Understanding your consumers' demographics and traits are important when planning your mobile content framework.
An effective mobile content plan requires marketers to understand their consumers’ personas, then use these characteristics to design content, according to industry participants.
Mobile signals such as likes, downloads, and in-app purchases can provide some of this personified information. Based on this, marketers can then define character traits that can be demographically based – such as males between the ages of 18 to 35, or iPhone 6 users – or attribute-based, which is a collection of action driven traits such as travelers or soccer moms.
“Consumer traits are important when planning your mobile content framework. With elements like device identifiers on mobile, tracking consumers’ actions is easy. Once you have created mobile personas, you can map out a customer journey for each group. Then you can bring these two pillars together to create a content strategy that is tailored to the intersection of personas and the customer journey,” says Craig Palli, chief strategy officer at mobile marketing company Fiksu.
For example, if a traveler has downloaded several travel apps in different locations and booked multiple hotels and flights via the apps, an advertiser can decide that this user is a loyal traveler and show he or she a message that is different from the one delivered to new users.
While creating consumer personas is a crucial first step to building a level of context for a mobile content strategy, Adam Padilla, co-founder of creative agency Brandfire, believes that ensuring content is optimized for mobile is equally important.
“Great design in marketing and advertising is about communication, not decoration,” he says. “The design and layout of your mobile presence should be intuitive, fast-loading, and attractive.

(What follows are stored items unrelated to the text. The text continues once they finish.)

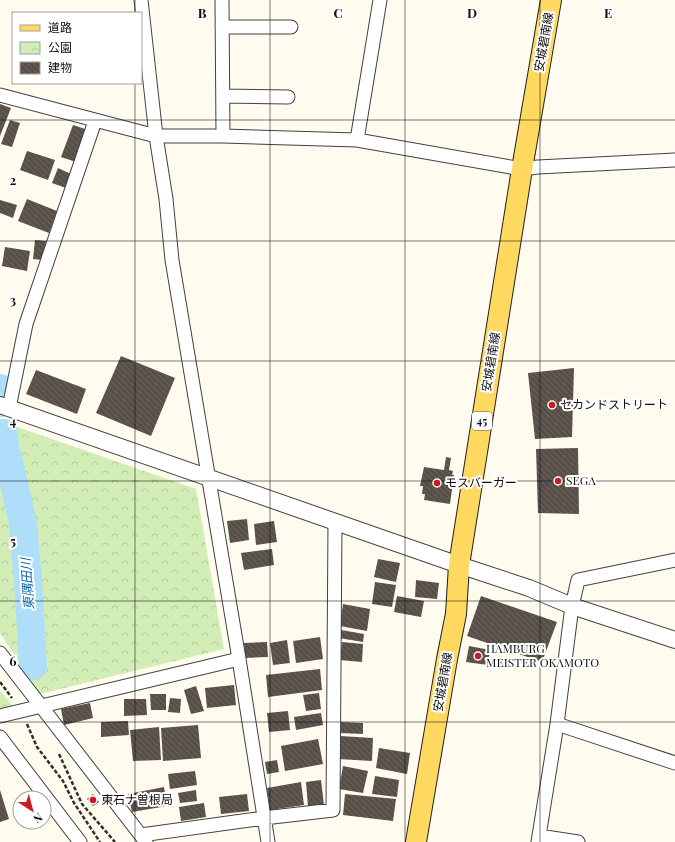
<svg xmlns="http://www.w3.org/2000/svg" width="675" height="842" font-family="'Playfair Display','Noto Sans JP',serif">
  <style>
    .park { fill: url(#park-crowns) }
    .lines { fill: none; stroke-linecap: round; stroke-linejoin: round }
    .river { stroke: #afdefb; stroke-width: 28 }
    .building { fill: url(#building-back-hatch) }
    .minor-casing { stroke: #414141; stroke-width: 15 }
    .tertiary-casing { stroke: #414141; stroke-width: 18 }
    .primary-casing { stroke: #1f1f1f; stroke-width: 22 }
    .path { stroke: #303030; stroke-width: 2.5; stroke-dasharray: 4 2; stroke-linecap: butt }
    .minor { stroke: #fff; stroke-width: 13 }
    .tertiary { stroke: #fff; stroke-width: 16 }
    .primary { stroke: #ffd95f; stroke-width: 20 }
    .grid { fill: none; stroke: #0e0e0e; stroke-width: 1; stroke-opacity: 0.55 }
    .poi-dot { fill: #c91b23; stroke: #fff; stroke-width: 1.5 }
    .labels { text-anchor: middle; stroke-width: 4; stroke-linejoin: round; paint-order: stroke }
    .shield { fill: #fff; stroke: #565656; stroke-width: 1 }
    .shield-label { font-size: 11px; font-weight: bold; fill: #0e0e0e }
    .street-label { font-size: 12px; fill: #0e0e0e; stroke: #fff }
    .poi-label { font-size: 12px; fill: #0e0e0e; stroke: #fff; text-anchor: start }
    .water-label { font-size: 13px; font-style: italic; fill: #0d65aa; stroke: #fff }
    .grid-label { font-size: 13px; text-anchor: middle; font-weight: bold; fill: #0e0e0e; stroke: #fff; stroke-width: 4; stroke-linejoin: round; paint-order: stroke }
  </style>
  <defs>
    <pattern id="park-crowns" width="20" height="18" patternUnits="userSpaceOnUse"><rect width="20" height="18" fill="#d2edb5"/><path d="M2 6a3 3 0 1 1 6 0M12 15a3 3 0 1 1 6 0" fill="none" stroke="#b3ca9a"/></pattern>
    <pattern id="building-back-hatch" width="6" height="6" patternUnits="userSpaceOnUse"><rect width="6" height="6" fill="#584f49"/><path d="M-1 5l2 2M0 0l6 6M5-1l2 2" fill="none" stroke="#6b645f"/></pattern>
  </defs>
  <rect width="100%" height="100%" fill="#fffcef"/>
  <path class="park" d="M0 421 196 489 224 649 40 694 0 633Z
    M0 690 13 706 0 709Z"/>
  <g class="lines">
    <path class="river" d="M0 388 1 403
      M4 433 5 450 8 457 23 523 28 580 33 666"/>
  </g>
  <path class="building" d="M0 104 11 108 0 136Z
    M10 120 20 123 12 147 1 144Z
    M73 125 88 130 76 162 61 157Z
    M27 151 55 160 48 180 20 170Z
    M58 168 71 174 66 188 52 183Z
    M27 199 57 211 49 233 18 221Z
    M0 200 17 205 13 218 0 213Z
    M35 240 46 241 43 260 33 259Z
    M5 247 30 251 27 271 2 266Z
    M121 356 175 378 151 436 96 413Z
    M574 368 572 437 535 439 528 373Z
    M36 370 86 389 77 414 26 394Z
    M578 448 579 514 538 513 536 449Z
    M446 457 451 458 449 470 453 471 452 475H454L450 504 424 500 425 494H422L423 486H420L424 467 444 470Z
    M247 519 249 540 230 543 227 521Z
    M274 521 277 542 256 545 254 524Z
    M272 549 274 565 244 570 241 553Z
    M378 559 400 563 396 582 374 577Z
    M416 580 439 583 437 599 415 597Z
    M375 582 396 585 392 607 372 604Z
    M397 596 424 601 421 617 394 612Z
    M481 596 557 622 542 662 467 636Z
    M343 604 370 609 367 631 340 626Z
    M341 630 364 634 363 642 339 638Z
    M320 637 323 659 296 663 293 641Z
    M287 640 290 663 273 665 270 643Z
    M267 642 268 657 245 658 244 643Z
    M342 642 363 644 362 662 340 660Z
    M469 646 490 650 488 665 466 662Z
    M320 669 322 690 268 697 266 675Z
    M234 685 236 705 207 708 205 688Z
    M196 686 204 711 191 714 184 690Z
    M319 693 321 709 306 711 303 695Z
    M150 694H166V710H151Z
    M170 698 181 699 180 713 168 712Z
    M124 699H146L147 715 124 716Z
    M90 703 93 718 64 725 61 709Z
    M288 711 290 730 269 732 267 713Z
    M321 713 323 725 296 730 294 717Z
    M128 721 129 735 101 737V722Z
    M341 722 363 723V734L340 733Z
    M198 725 201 758 163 761 161 728Z
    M159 727 161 760 133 761 130 730Z
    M340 736 373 738 372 761 338 759Z
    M318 739 323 764 285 771 281 746Z
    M379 748 410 753 407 774 376 768Z
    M277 760 279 772 267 774 265 762Z
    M343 766 368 771 363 793 339 789Z
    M195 771 197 785 170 789 168 774Z
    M375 776 399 780 397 797 372 794Z
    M321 780 324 805 308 807 306 782Z
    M301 782 304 805 270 810 267 788Z
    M164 787 167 806 132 812 128 794Z
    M0 790 9 819 0 822Z
    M196 790 197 801 180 803 178 793Z
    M93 794 99 802 93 806 87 799Z
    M247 794 249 811 221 814 219 797Z
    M345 794 396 799 393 821 343 815Z
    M204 803 206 817 181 821 179 807Z"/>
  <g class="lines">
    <g class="minor-casing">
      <path id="minor" d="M141 0 156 136 166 199 172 260 239 659 268 842
        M222 0 223 136
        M222 27H291
        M0 95 156 136H223L357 140 522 169 538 167 675 160
        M223 96 288 97
        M357 140 380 0
        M9 408 26 324 95 121
        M0 653 146 842
        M0 716 239 659
        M557 724 675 763
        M0 737 80 842
        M141 835 264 818 333 810 335 522
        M539 836 578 842
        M538 842 557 724 572 606 578 580 675 560"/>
    </g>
    <g class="tertiary-casing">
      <path id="tertiary" d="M0 405 459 565 529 588 572 606 675 640"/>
    </g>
    <g class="primary-casing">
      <path id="primary" d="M416 842 447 659 456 614 459 565 522 169 551 0"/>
    </g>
    <path class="path" d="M0 682 12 698
      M27 724 37 747 63 781 74 803 100 842
      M59 754 82 804 115 842"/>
    <use href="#minor" class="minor"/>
    <use href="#tertiary" class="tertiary"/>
    <use href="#primary" class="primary"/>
  </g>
  <path class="grid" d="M135 0V13M270 0V842M405 0V842M540 0V842M135 83V842M0 120H675M0 241H675M0 361H675M0 481H675M0 601H675M0 722H675"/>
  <g class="poi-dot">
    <circle cx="552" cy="405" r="4"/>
    <circle cx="558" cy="481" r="4"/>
    <circle cx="437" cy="483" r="4"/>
    <circle cx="478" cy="656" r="4"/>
    <circle cx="93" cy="800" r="4"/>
  </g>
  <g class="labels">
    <rect class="shield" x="472" y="412" width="20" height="18" rx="3"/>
    <g class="shield-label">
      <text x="482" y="425">45</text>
    </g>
    <g class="street-label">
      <text transform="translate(544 42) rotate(-80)" y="4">安城碧南線</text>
      <text transform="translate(491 362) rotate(-81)" y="4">安城碧南線</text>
      <text transform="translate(443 682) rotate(-80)" y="4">安城碧南線</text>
    </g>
    <g class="poi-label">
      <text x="560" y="409">セカンドストリート</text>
      <text x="566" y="485">SEGA</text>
      <text x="445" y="487">モスバーガー</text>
      <text x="486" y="653">HAMBURG<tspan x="486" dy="14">MEISTER OKAMOTO</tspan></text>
      <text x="101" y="804">東石ナ曽根局</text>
    </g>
    <g class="water-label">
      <text transform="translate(27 584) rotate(-94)" y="5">東隅田川</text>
    </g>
  </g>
  <g class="grid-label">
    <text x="202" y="18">B</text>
    <text x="338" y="18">C</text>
    <text x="472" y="18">D</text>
    <text x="608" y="18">E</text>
    <text x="13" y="185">2</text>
    <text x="13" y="305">3</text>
    <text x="13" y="426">4</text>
    <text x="13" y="546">5</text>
    <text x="13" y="666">6</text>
  </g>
  <rect x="12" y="12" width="130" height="72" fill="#ffffff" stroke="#9f9f9f"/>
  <rect x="20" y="25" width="20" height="6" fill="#ffd95f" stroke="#9f9f9f"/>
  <text x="48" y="32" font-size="12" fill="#0e0e0e">道路</text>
  <rect x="20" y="42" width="20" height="12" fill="url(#park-crowns)" stroke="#9f9f9f"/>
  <text x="48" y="52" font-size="12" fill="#0e0e0e">公園</text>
  <rect x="20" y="62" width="20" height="12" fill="url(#building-back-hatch)" stroke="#9f9f9f"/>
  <text x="48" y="72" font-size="12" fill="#0e0e0e">建物</text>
  <g transform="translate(32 810) rotate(144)"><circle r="19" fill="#ffffff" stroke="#9f9f9f"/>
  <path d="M0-3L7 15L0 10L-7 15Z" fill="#c91b23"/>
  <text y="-6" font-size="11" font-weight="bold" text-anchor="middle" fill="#0e0e0e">N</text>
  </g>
</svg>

It should also offer great value for the viewer.”
As an example, Padilla points to e-commerce site, Wayfair, which has developed a well-designed mobile site to cater to online furniture shoppers.

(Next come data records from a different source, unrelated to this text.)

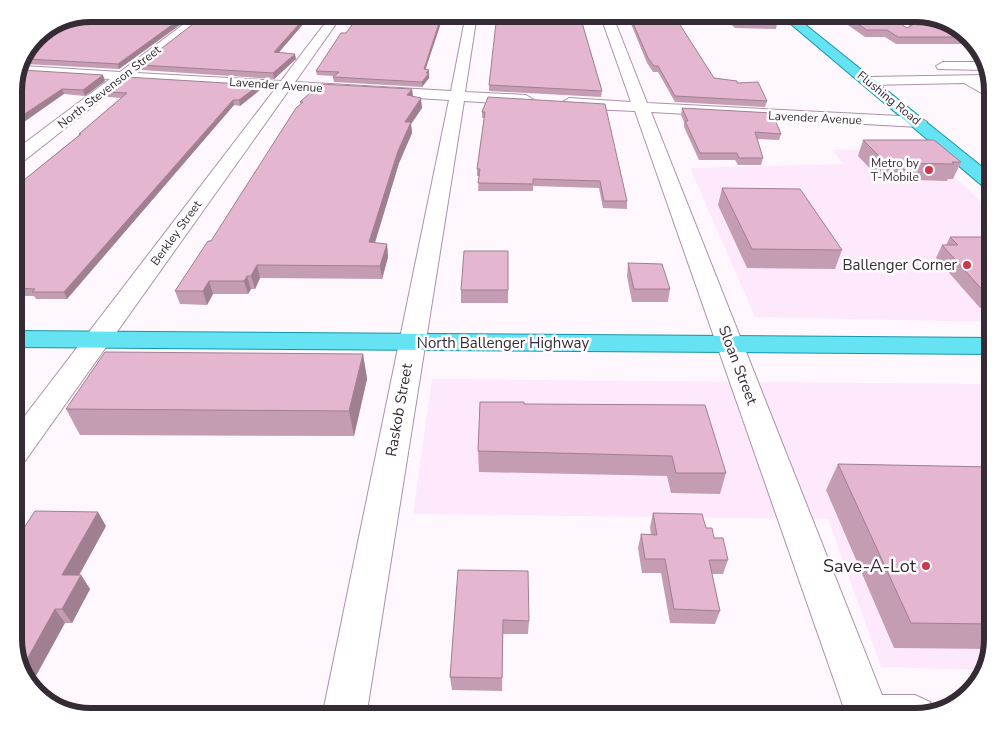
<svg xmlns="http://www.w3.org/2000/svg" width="1006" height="731" viewBox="0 0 1006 731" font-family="'Nunito Sans',sans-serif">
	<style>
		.built { fill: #fee9fc }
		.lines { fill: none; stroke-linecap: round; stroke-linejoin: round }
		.minor-casing { stroke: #ac91aa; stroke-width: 2 }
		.major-casing { stroke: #1396aa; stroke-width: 2 }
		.minor { fill: #fff; fill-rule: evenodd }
		.major { fill: #66e3f2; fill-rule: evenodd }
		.wall { fill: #c59db2 }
		.shaded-wall { fill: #a07f91 }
		.building { fill: #e5b6cf; stroke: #a07f91 }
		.poi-dot { fill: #ca3a4d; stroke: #fff; stroke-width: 2 }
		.labels { text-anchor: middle; stroke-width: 5; stroke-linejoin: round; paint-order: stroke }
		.far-street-label { font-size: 12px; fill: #352b35; stroke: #fff }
		.far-poi-label { font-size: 12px; fill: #352b35; stroke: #fff; text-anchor: end }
		.poi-label { font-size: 15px; fill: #352b35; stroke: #fff; text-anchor: end }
		.street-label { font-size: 15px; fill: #352b35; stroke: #fff }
		.near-poi-label { font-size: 18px; fill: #352b35; stroke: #fff; text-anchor: end }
		.rim { fill: none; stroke: #352b35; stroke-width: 6 }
	</style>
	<rect width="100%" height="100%" fill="#fef8fe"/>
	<path class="built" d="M924,148L992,212V322L755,317L690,168L843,164L832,150Z
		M432,379L992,384V640L982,670L881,667L828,519L413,514Z"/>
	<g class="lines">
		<defs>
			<path id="minor" d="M197,14H210L136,73L281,81L332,14H343L295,82L451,91L466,14H477L465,92L526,95L534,100L526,105L464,101L366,717H322L449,100L289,90L25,461L14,465V430L275,89L126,80L20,164L14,165V151L110,79L20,74L24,66L120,72Z
				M600,14H612L647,103L919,117L927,122L919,127L651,112L882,695H915L930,702L935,713L915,717H847L635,111L569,108L561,103L569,98L631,102Z
				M943,62H985L987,70L938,69L936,66Z
				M985,75L989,76L990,82L984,83L992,88V99L964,83L868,85L861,81L868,77Z"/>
			<path id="major" d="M779,14H792L992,175V190L985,188Z
				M14,331L992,338V354L14,347Z"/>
		</defs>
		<use href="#minor" class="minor-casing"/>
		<use href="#major" class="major-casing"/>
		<use href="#minor" class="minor"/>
		<use href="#major" class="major"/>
	</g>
	<path class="wall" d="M91,14H195L119,69L25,64L40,33Z
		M627,14H673L714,78L737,83L767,101L765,107L675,102L658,72H653L647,63Z
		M720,14H773L778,19L776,29L735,28Z
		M832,14H885L907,28L910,26L892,14H915L962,30L974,44H896L885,37H865Z
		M583,26L602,91L601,97L489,91V85Z
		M279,53L296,59L274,79L142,70L140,65Z
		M429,70V78L422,87L334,82L333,77L334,76L317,75L316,71Z
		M105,81L85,96L64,94L14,86Z
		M259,85L260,90L240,106L234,105L67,299H36L34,296H14V188L79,135V134L121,98L108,97L106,92Z
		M412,89L413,96L422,108L411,124L412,133L399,163L375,243L387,244L388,257L382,279L260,278L255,289H251L248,294H213L207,305L180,304L175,291L211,241L301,104L300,102Z
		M488,97L627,201V209L603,208L599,188L533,186V191H478L479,176H477V169L484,118H482V112Z
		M682,108L781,134L779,140L757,139L763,158L761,165H738L735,160H699L684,127V122L681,115Z
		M991,136H992V151L986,146Z
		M863,140L961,162L953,179H948L947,181L880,179L858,156Z
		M722,188L842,250L835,269L747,268L718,205Z
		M950,237L992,248V308H980L936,258L942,245H946Z
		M508,251V303H461V290Z
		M628,263L670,289L668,302H632L627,276Z
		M363,354L367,379L354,436L80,435L66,409Z
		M524,404L726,473L720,494L671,493L667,476L479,472L478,451Z
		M838,464L992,467V640L989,649L894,648L826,490Z
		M653,513L706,528L714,538L728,560L723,574H712L720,611L715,624L670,623L661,573H642L638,548L641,534L651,535L650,527Z
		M106,526L79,575H81L90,589L72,623H65L14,645Z
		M458,570L529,621L528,634H503L502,691L452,690L450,677Z"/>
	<path class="shaded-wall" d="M187,14H195L119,69L118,64Z
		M308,14H312L275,57L274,52Z
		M442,14H444L424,74V69Z
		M295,54L296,59L274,79L273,73Z
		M429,70V78L422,87V82L426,73Z
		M103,75L105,81L85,96L83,90Z
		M259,85L260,90L240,106L239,100Z
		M62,89L64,94L14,129V121Z
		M412,89L413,99L407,95Z
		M421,98L422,108L411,124L412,133L399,163L371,255L369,242L405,122Z
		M233,100L234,105L67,299L64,292Z
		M387,244L388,257L382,279L380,266Z
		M257,265L260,278L255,289L251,276Z
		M247,276L251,289L248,294L244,281Z
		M209,281L213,294L207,305L203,291Z
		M363,354L367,379L354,436L349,411Z
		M98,512L106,526L72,588L62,575Z
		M81,575L90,589L72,623L62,609Z
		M55,609L65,623L31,685L22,674L21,670Z"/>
	<path class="building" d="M91,14H187L118,64L27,59L40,33Z
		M206,14H308L274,52L295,54L273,73L140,65Z
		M360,14H442L424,69L429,70L426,73H429L422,82L333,77L339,72L316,71L341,33H346Z
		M497,14H580L583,26L602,91L489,85Z
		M629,14H673L714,78L737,81V83L758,82L767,101L675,96L658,66H654L648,58Z
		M732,14H773L778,19L737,18Z
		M843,14H885L907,28L914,24V21L904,14H915L962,30L968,37H898L887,30H867Z
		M22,70L103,75L83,90L62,89L14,121V86Z
		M126,77L259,85L239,100H233L64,292H32L35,289L14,288V188L81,134H79L127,93L106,92Z
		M320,84L412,89L407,95L421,98L405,122H411L398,151L369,242L387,244L380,266L257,265L251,276H247L244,281H209L203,291H175L208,241H211L296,108L303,102H300Z
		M488,97L605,104L627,201H604L600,181L533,179V184L478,183L480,169H477L485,112H482Z
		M682,108L772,113L781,134L755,132L763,158H739L737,153H700L685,121H688Z
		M863,140H934L961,162H952L954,164L886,163Z
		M722,188L800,189L842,250L752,249Z
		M950,237H982L992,248V295H987L942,245H958Z
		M464,251H508V290H461Z
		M628,263L662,264L670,289H634Z
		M105,352L363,354L349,411L66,409Z
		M480,402H524V404L705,405L726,473H676L672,456L478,451Z
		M838,464L992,467V624L911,623Z
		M35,511L98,512L62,575H81L62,609H55L21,670L14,645V543Z
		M653,513L702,514L706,528H712L714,538H723L728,560H709L720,611L674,609L665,559H645L641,534L657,535Z
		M458,570L528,571L529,621L503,620L502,678L450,677Z"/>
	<g class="poi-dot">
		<circle cx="929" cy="170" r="5"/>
		<circle cx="967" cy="265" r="5"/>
		<circle cx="926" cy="566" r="5"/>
	</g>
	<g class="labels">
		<g class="far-street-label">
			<text transform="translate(276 85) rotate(4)" y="4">Lavender Avenue</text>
			<text transform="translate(109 87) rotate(-38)" y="4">North Stevenson Street</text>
			<text transform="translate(889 98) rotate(39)" y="4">Flushing Road</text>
			<text transform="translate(815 118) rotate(3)" y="4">Lavender Avenue</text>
			<text transform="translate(176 233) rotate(-54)" y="4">Berkley Street</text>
		</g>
		<g class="far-poi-label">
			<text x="919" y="167">Metro by<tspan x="919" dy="14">T-Mobile</tspan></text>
		</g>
		<g class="poi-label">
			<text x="957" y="270">Ballenger Corner</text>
		</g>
		<g class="street-label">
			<text x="503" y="348">North Ballenger Highway</text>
			<text transform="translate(738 365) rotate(69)" y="5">Sloan Street</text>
			<text transform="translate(399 410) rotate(-80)" y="5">Raskob Street</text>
		</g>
		<g class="near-poi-label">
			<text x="916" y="572">Save-A-Lot</text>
		</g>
	</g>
	<path d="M0 0H1006V731H0ZM91 22H915A69 69 0 0 1 984 91V639A69 69 0 0 1 915 708H91A69 69 0 0 1 22 639V91A69 69 0 0 1 91 22Z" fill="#fff" fill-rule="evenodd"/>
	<path class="rim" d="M91 22H915A69 69 0 0 1 984 91V639A69 69 0 0 1 915 708H91A69 69 0 0 1 22 639V91A69 69 0 0 1 91 22Z"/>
</svg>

“What I love about this site is the navigation is very visual, the galleries load quickly, and the product information is neatly organized and categorized so that each product is properly explained. It is way too easy for me to add things to my cart, and I often wind up buying more than I should, which is a testament to the power of the platform,” he explains.
For Padilla, other notable elements for making content work on mobile include using short-form that provides value, such as call-to-actions, and is tailored for your target audience. For instance, on a recipe site, one could include a few short bullets along with a picture about what makes a great chocolate mousse.
To measure it all, comments are a great indicator of how engaging your content really is. While social shares show that the audience cares enough to forward it to friends, they could just be copying and pasting your links without actually reading the content. Comments indicate that the reader is taking time out of their busy schedule to give you their thoughts on what they’ve read.